I've got a few ideas... (You guys all know I'm coo-coo for new takes on this game.)
First off is "The Luckiest Tourist EVER" game, where people take turns guiding a tourist named Twoflower around a "small island" world as a tourist that always survives his excursions. Players also build "scenic detours" so that eventually the island will be filled with "quaint native attractions".
Secondly is the "Iron Chef" succession game where people build fortresses right next to cities, with the sole purpose of creating expensive and rare drinks and "prepared foods", to be sold afterwards to a shop in the city which becomes a restaurant or pub famed for its exclusive food and drinks. The game then becomes one of adventurers journeying to each exclusive pub with enough in trade items to purchase and consume one of these delicacies before moving on to the next one - a pilgrimage for food.
Thirdly, there's the community game where every dwarfed player chooses what their dwarf will do, and the person playing the game just makes seasonal updates. In the "Lonely Mountain" embark I tried to set up a proper dwarven economy, but the game was paused by Christmas, and I got limited pleasure out of all the bookkeeping...

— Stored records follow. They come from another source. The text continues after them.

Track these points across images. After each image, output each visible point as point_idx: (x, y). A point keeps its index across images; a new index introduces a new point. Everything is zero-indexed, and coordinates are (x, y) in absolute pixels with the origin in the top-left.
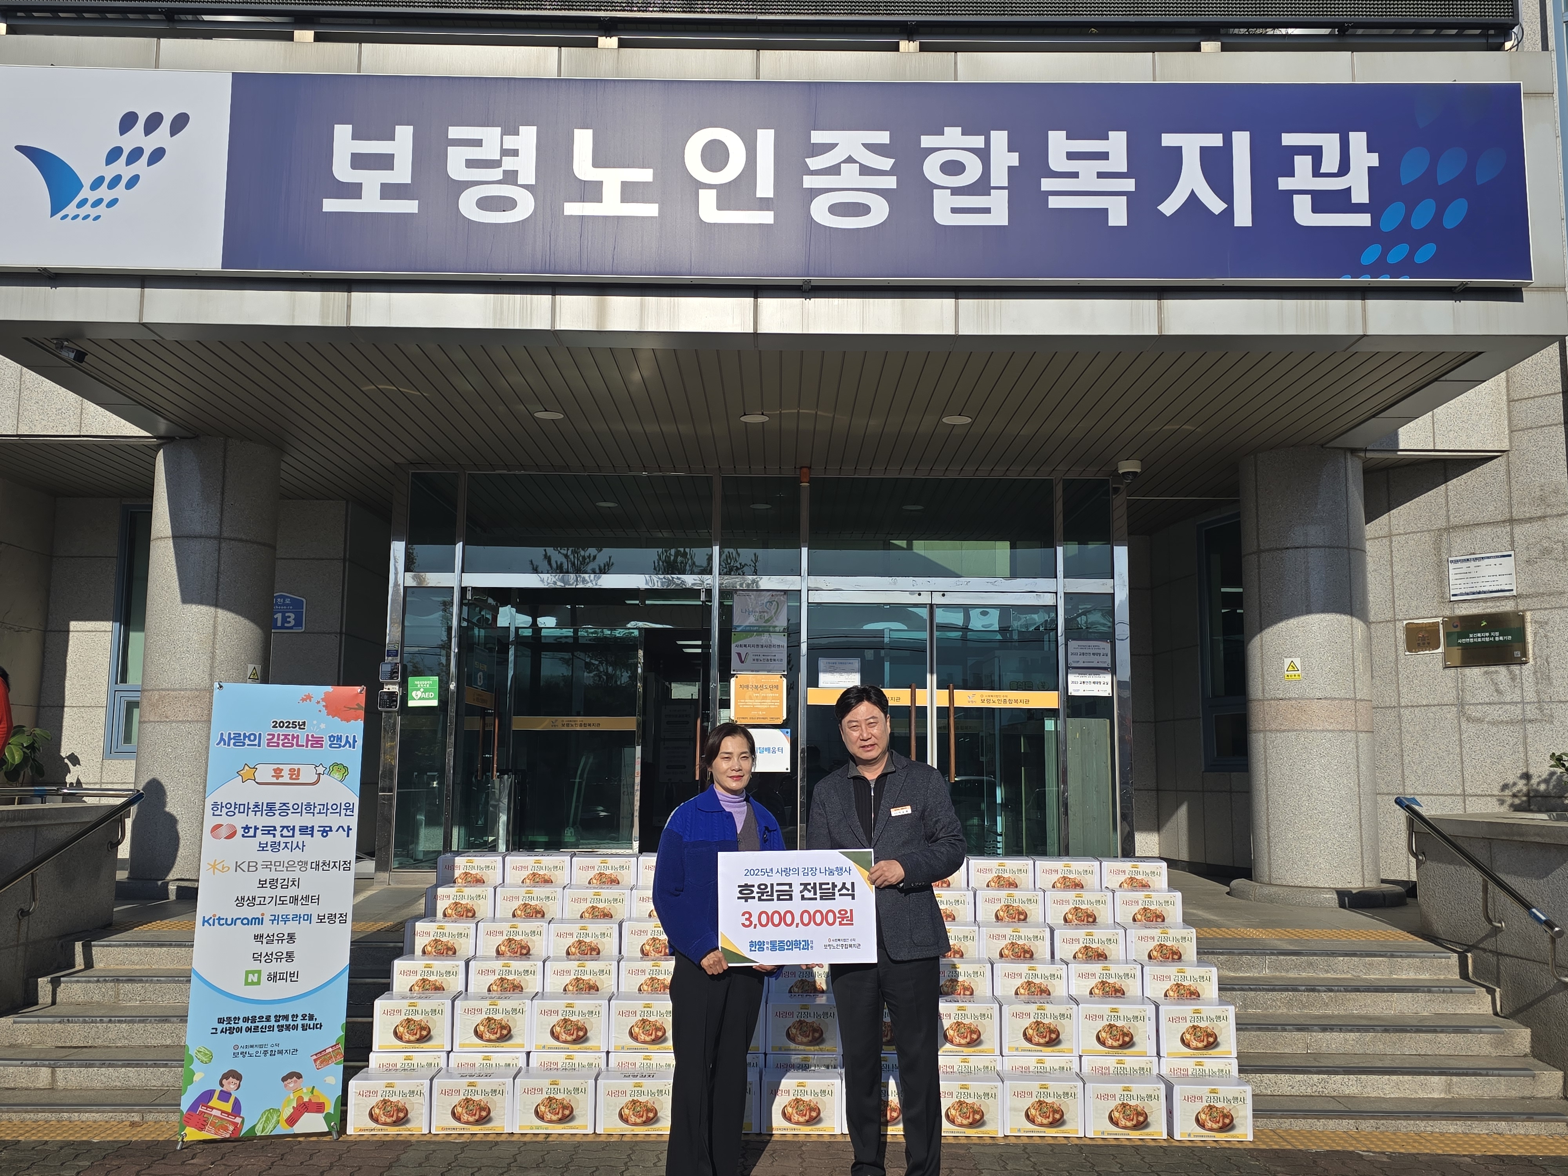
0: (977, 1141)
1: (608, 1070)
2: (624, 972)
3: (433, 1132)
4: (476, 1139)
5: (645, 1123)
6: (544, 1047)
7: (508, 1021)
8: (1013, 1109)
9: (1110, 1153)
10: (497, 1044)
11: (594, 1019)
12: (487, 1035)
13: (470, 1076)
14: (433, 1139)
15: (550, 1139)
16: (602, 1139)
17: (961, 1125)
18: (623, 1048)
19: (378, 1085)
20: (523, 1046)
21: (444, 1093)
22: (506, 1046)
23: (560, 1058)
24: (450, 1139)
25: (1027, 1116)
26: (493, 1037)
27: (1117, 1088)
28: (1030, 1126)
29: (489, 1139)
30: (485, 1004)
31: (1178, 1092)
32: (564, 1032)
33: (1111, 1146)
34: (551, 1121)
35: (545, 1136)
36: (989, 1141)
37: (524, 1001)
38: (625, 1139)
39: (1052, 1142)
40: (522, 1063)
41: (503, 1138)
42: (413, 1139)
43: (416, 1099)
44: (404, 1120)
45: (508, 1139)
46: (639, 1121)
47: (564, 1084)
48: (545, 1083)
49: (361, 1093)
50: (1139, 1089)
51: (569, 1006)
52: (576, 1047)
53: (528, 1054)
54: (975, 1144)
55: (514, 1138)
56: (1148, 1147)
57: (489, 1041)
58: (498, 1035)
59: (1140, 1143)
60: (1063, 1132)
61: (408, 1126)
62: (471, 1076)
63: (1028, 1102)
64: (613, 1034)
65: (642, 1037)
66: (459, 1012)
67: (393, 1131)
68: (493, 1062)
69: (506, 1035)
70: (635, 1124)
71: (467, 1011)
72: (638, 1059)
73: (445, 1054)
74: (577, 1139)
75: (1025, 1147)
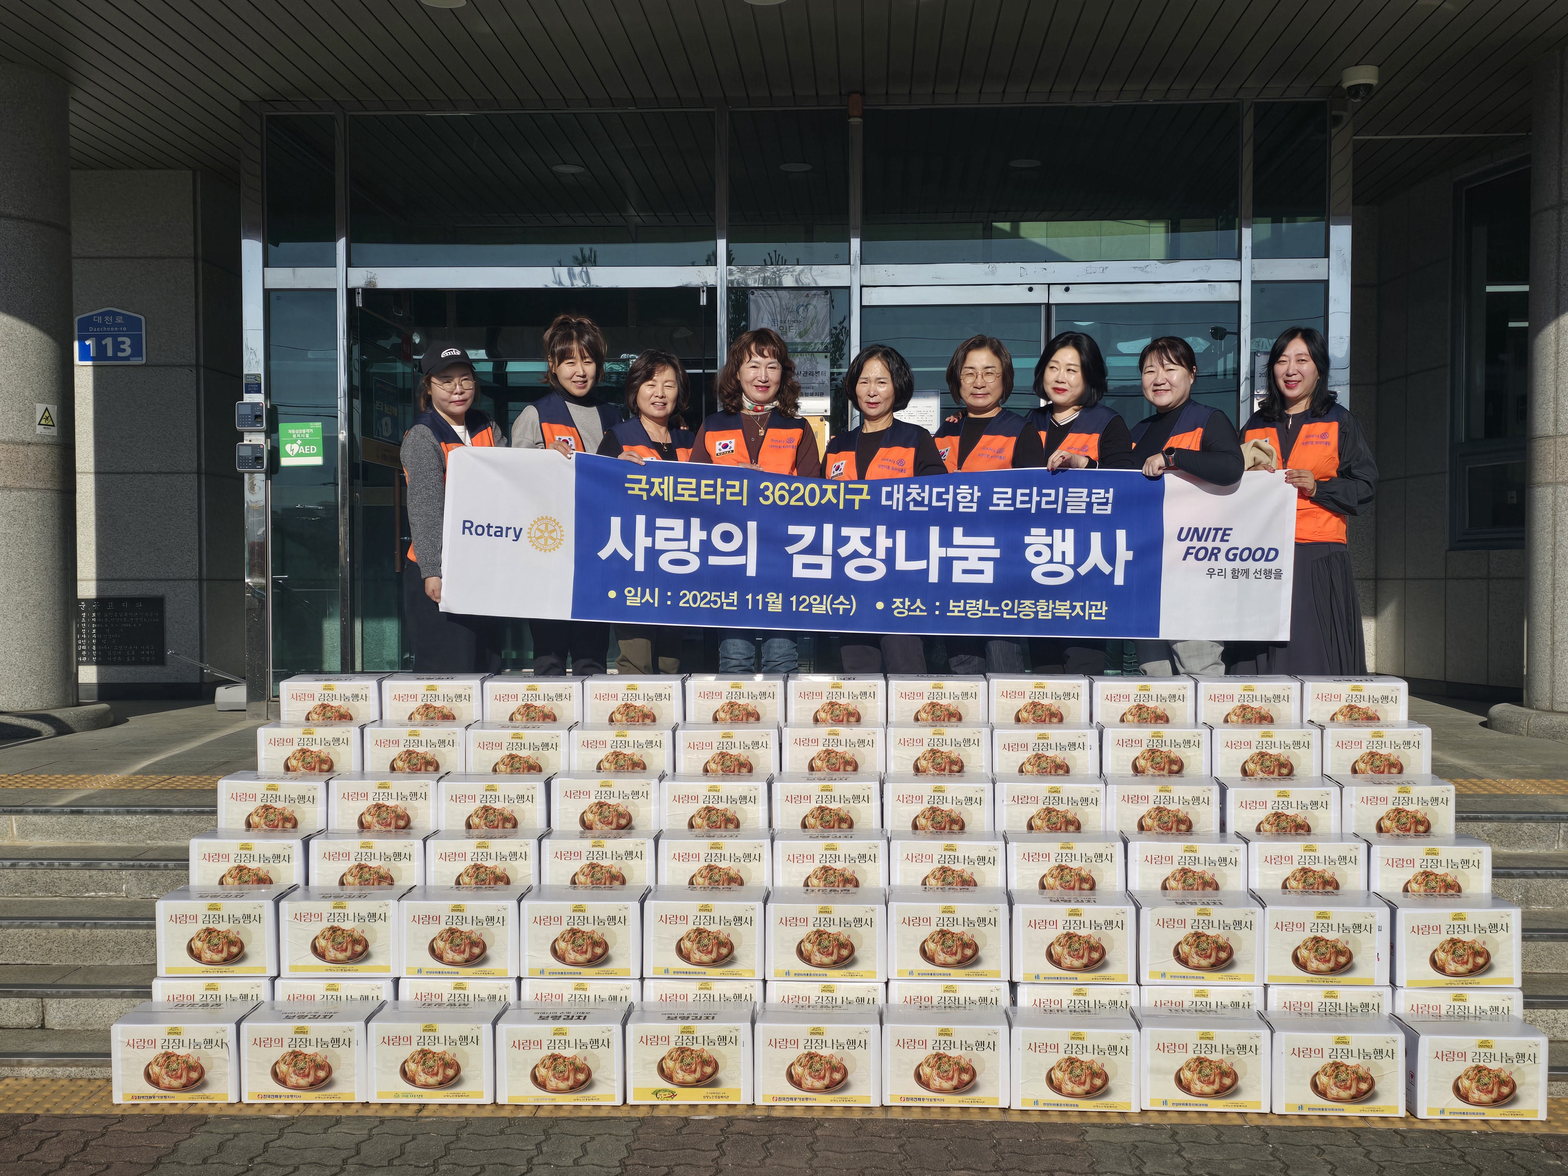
0: (1097, 1120)
1: (519, 1007)
2: (548, 855)
3: (245, 1100)
4: (310, 1112)
5: (572, 1089)
6: (420, 971)
7: (363, 932)
8: (1156, 1071)
9: (1314, 1142)
10: (348, 966)
11: (496, 929)
12: (332, 954)
13: (299, 1017)
14: (243, 1113)
15: (425, 1113)
16: (505, 1113)
17: (1072, 1095)
18: (542, 972)
19: (158, 1031)
20: (387, 969)
21: (259, 1042)
22: (361, 969)
23: (444, 987)
24: (270, 1113)
25: (1179, 1081)
26: (341, 956)
27: (1325, 1040)
28: (1183, 1096)
29: (330, 1112)
30: (327, 907)
31: (1426, 1044)
32: (451, 948)
33: (1315, 1129)
34: (426, 1086)
35: (417, 1107)
36: (1117, 1120)
37: (387, 902)
38: (541, 1114)
39: (1217, 1121)
40: (386, 993)
41: (350, 1112)
42: (212, 1112)
43: (216, 1052)
44: (198, 1084)
45: (360, 1114)
46: (563, 1085)
47: (444, 1029)
48: (414, 1029)
49: (131, 1042)
50: (1360, 1040)
51: (457, 909)
52: (470, 971)
53: (396, 981)
54: (1093, 1125)
55: (368, 1112)
56: (1376, 1132)
57: (335, 961)
58: (349, 953)
59: (1361, 1124)
60: (1236, 1105)
61: (206, 1092)
62: (302, 1017)
63: (1180, 1060)
64: (526, 952)
65: (572, 956)
66: (287, 918)
67: (183, 1099)
68: (342, 993)
69: (361, 954)
70: (557, 1091)
71: (298, 917)
72: (565, 988)
73: (266, 983)
74: (466, 1113)
75: (1174, 1131)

Fourthly, there's the "Build a city" game, where using nanofortress, each player in turn builds a 1x1 "district" or "city block" of a great dwarven city, with the proviso that each embark is adjacent to one that came before (except the first one, naturally.) The one I'm currently hosting happens to also be using "Embark Everywhere" to situate the city blocks in a necropolis of thousand year old tombs. ('Cause that's not gonna cause bad stuff to happen - building your homes on old, sacred burial grounds...right?)
Fifthly, (I'm pretty sure that's a word...), There's the "Eight Squared" game where two groups of dwarves compete to rule the entire world in using a form of ritualized warfare that incorporates towers that look suspiciously like chess pieces in a world that just happens to resemble a chessboard. There are two tiers of players - the "Kings" of either side who order towers built or abandoned and the rest of the Players who try to fulfill these orders from "on high". (Pretty much, each move in the game involves either sending an expedition into an "empty" square, to build the new tower/piece for the chess move or to order the capture of an opponent's tower by an adventurer and his followers - getting to the highest level and taking a screen shot would probably signify a "capture" - then having an expedition build a new tower of the proper type to end that "move". to order the appropriate tower/piece to be built on a 1x2 embark adjacent to an opponent's tower with the double duty of killing or capturing all the opposing dwarves in the tower that was originally there. (This would be the chess move of "capturing an opponent's piece".)
Sixly, there's my "Minecart Tycoon" game utilizing a series of embarks to create a "Trans-continental mine-track" on a large map of North America turned into a df world map in Perfect World.
Seventhly, there's a game I've been considering off and on, where Players begin as the very first dwarves, with only a knowledge of herbalism and mining. Every time one gets a mood, the Player can choose for the race of dwarves to gain a new skill, and the workshop that goes along with it. I've often wondered if artifact blueprints couldn't come out of a "mood", that describe an artifact to be built using the randomized materials needed for the artifact. Then, dwarves could endeavor to build the useful ones, using the blueprint as an integral component. However, I don't think it works that way. Anyway, "Dwarves at the Dawn of Time" sounds like a fun game, and the entire history would be generated from there forward.
So - those are my contributions to this list. numbers 1-4 are all in the same world and save-file, (The Luckiest Tourist EVER) - which also has a tower full of pyro and aero and necro-mancers who happen to be an in-game guild of geomancers and map-makers.